Chromosome conformation capture technologies and their impact in understanding genome function.

It has been more than a decade since the first chromosome conformation capture (3C) assay was described. The assay was originally devised to measure the frequency with which two genomic loci interact within the three-dimensional (3D) nuclear space. Over time, this method has evolved both qualitatively and quantitatively, from detection of pairwise interaction of two unique loci to generating maps for the global chromatin interactome. Combined with the analysis of the epigenetic chromatin context, these advances led to the unmasking of general genome folding principles. The evolution of 3C-based methods has been supported first by the revolution in ChIP and then by sequencing-based approaches, methods that were primarily tools to study the unidimensional genome.

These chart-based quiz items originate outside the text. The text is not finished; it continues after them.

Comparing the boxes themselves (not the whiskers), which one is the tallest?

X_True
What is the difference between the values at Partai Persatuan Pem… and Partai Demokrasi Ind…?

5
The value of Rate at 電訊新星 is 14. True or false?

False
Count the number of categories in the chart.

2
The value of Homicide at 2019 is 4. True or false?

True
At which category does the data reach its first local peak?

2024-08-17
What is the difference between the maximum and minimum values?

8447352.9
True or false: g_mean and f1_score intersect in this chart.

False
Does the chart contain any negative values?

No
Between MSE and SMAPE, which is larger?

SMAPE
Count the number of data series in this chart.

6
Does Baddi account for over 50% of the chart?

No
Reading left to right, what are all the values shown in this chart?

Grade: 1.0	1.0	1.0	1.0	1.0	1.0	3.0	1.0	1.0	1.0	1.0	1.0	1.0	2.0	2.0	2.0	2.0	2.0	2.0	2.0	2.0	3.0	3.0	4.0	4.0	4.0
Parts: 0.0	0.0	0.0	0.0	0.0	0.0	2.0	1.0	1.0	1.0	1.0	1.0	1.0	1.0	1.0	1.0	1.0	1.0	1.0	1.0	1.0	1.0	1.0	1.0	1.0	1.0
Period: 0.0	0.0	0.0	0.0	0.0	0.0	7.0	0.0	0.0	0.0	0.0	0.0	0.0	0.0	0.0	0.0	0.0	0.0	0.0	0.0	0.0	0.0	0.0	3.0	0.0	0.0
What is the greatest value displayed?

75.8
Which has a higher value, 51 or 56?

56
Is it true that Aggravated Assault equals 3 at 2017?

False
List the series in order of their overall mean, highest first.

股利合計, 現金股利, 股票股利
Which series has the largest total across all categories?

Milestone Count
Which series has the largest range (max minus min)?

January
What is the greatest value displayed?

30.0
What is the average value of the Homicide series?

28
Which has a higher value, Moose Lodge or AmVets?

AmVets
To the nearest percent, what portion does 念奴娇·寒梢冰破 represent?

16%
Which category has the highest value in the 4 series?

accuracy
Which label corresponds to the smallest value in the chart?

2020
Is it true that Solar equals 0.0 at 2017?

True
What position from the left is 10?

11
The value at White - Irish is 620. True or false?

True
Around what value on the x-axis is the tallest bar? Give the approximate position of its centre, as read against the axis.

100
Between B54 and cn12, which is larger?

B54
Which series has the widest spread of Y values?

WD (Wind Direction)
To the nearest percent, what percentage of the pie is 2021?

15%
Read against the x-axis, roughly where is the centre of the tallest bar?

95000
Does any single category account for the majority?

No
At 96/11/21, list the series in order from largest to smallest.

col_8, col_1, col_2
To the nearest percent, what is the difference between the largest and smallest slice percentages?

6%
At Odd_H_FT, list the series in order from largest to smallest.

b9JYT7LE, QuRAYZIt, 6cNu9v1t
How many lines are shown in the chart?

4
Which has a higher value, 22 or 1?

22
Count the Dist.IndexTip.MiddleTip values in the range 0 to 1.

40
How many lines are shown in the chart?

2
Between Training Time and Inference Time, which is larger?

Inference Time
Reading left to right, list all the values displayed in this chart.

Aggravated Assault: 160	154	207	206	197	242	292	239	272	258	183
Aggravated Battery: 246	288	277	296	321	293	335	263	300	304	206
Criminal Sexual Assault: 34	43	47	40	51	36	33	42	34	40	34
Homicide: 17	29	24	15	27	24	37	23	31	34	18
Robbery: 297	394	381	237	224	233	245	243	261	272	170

The gradual improvement of 3C-based methods illustrates how the field adapted to the need to gradually address more subtle questions, beginning with enquiries of reductionist nature to reach more holistic perspectives, as the technology advanced, in a process that is greatly improving our knowledge on genome behavior and regulation. Here, we describe the evolution of 3C and other 3C-based methods for the analysis of chromatin interactions, along with a brief summary of their contribution in uncovering the significance of the three-dimensional world within the nucleus. We also discuss their inherent limitations and caveats in order to provide a critical view of the power and the limits of this technology.